◆ Exercise prompt ◆
Within the entries below, every line containing "entirely" is to be copied.

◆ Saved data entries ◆
▬▬▬▬▬▬▬▬▬▬

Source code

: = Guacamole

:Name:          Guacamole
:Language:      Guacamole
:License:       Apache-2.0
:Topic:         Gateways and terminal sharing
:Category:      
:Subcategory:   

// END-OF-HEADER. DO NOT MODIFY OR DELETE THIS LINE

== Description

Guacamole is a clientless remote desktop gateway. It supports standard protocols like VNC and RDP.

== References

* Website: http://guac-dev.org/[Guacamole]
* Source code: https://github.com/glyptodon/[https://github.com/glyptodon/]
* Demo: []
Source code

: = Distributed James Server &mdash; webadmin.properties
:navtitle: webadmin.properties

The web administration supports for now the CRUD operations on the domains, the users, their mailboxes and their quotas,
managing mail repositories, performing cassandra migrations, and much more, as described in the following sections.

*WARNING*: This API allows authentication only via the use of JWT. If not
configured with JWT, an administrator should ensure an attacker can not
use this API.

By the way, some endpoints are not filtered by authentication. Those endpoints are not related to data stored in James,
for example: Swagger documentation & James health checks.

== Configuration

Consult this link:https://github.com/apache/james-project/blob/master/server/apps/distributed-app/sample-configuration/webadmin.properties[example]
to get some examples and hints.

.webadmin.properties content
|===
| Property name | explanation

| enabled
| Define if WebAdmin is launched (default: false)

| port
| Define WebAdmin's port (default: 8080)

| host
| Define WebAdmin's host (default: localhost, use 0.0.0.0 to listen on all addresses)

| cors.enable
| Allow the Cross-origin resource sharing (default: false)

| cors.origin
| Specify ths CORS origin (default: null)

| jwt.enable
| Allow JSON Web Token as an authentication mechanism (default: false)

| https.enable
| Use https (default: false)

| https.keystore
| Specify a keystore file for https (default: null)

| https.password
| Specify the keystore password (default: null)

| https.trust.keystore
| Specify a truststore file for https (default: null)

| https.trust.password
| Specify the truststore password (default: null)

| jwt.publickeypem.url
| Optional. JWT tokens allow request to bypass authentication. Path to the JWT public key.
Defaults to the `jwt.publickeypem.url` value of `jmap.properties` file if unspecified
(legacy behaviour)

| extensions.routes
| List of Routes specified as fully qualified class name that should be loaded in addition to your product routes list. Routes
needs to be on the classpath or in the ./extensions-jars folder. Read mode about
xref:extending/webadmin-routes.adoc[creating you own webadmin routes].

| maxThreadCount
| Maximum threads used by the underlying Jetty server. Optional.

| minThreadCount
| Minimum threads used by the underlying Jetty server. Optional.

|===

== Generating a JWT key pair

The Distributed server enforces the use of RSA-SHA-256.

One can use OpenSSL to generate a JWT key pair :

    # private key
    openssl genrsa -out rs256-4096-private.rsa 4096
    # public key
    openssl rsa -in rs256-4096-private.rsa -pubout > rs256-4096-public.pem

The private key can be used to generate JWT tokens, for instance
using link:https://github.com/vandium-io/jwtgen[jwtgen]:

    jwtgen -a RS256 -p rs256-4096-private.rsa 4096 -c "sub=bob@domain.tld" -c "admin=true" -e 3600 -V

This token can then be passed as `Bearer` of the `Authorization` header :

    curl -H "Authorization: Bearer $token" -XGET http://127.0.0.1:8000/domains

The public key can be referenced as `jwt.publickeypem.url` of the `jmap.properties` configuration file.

▬▬▬▬▬▬▬▬▬▬

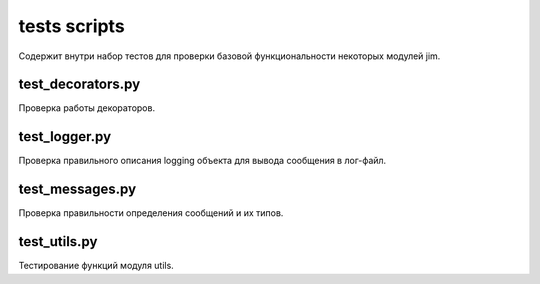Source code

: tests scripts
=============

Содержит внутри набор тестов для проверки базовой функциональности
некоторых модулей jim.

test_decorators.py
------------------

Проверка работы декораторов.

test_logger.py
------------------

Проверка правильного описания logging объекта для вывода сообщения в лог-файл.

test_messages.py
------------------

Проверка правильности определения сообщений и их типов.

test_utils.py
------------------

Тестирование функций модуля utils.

▬▬▬▬▬▬▬▬▬▬

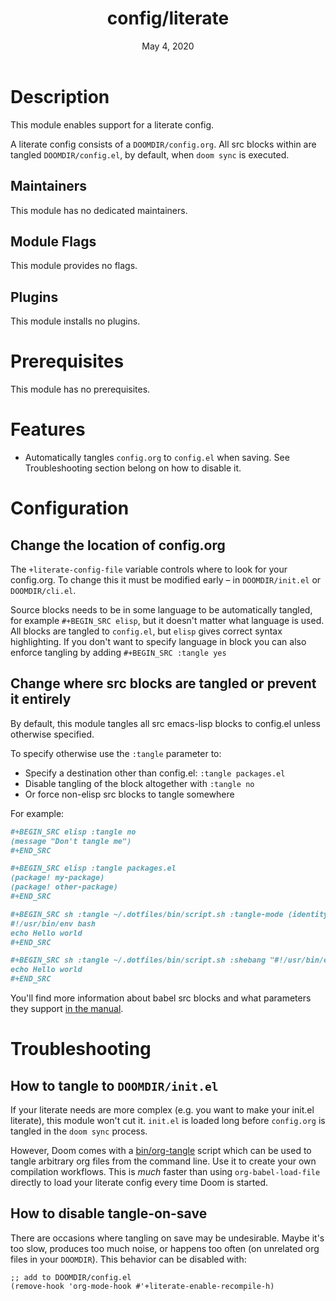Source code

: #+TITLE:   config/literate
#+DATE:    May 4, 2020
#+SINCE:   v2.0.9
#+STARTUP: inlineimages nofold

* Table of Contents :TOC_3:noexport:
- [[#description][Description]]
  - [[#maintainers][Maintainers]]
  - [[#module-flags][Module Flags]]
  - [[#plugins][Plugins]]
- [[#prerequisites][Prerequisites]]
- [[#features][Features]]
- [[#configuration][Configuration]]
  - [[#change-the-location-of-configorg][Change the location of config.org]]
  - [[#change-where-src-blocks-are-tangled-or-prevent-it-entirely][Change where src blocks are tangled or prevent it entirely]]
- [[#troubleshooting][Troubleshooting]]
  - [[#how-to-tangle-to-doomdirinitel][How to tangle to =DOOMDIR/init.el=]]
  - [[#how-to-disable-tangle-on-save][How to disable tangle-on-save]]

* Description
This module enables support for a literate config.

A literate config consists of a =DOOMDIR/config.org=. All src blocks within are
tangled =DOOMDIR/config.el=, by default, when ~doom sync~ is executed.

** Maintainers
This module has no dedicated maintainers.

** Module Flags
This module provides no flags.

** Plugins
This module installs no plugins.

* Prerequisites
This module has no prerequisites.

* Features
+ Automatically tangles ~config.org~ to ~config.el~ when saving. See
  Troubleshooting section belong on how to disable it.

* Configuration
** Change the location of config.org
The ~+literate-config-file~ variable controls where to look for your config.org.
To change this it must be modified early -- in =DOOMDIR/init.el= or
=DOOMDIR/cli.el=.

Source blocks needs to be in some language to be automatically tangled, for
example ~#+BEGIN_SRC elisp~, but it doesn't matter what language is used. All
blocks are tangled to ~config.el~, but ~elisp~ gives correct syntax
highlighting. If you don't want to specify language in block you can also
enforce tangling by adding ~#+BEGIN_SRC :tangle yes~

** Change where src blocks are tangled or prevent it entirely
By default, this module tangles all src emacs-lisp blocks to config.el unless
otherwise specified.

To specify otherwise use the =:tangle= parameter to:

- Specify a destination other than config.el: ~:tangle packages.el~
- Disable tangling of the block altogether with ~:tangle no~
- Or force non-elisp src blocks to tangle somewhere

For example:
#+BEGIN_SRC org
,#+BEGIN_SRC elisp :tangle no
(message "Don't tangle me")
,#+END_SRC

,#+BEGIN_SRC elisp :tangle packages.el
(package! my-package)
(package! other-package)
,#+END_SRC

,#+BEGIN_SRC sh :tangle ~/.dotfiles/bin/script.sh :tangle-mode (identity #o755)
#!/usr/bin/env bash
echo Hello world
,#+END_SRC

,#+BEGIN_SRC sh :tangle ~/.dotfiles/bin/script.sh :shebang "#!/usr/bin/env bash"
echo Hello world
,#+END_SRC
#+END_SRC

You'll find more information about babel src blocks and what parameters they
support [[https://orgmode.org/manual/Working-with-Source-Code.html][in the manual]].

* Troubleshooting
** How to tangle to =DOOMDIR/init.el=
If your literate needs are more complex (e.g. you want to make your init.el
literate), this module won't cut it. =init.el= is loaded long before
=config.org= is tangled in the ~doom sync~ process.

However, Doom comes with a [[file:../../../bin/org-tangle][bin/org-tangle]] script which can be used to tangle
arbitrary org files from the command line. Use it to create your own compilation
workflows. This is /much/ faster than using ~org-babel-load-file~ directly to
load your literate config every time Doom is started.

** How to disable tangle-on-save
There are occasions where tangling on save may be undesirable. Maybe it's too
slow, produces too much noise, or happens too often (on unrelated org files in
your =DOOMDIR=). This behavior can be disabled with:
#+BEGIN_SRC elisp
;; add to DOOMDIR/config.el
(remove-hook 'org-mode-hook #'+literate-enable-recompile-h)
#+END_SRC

▬▬▬▬▬▬▬▬▬▬

◆ Result of this task ◆
  - [[#change-where-src-blocks-are-tangled-or-prevent-it-entirely][Change where src blocks are tangled or prevent it entirely]]
** Change where src blocks are tangled or prevent it entirely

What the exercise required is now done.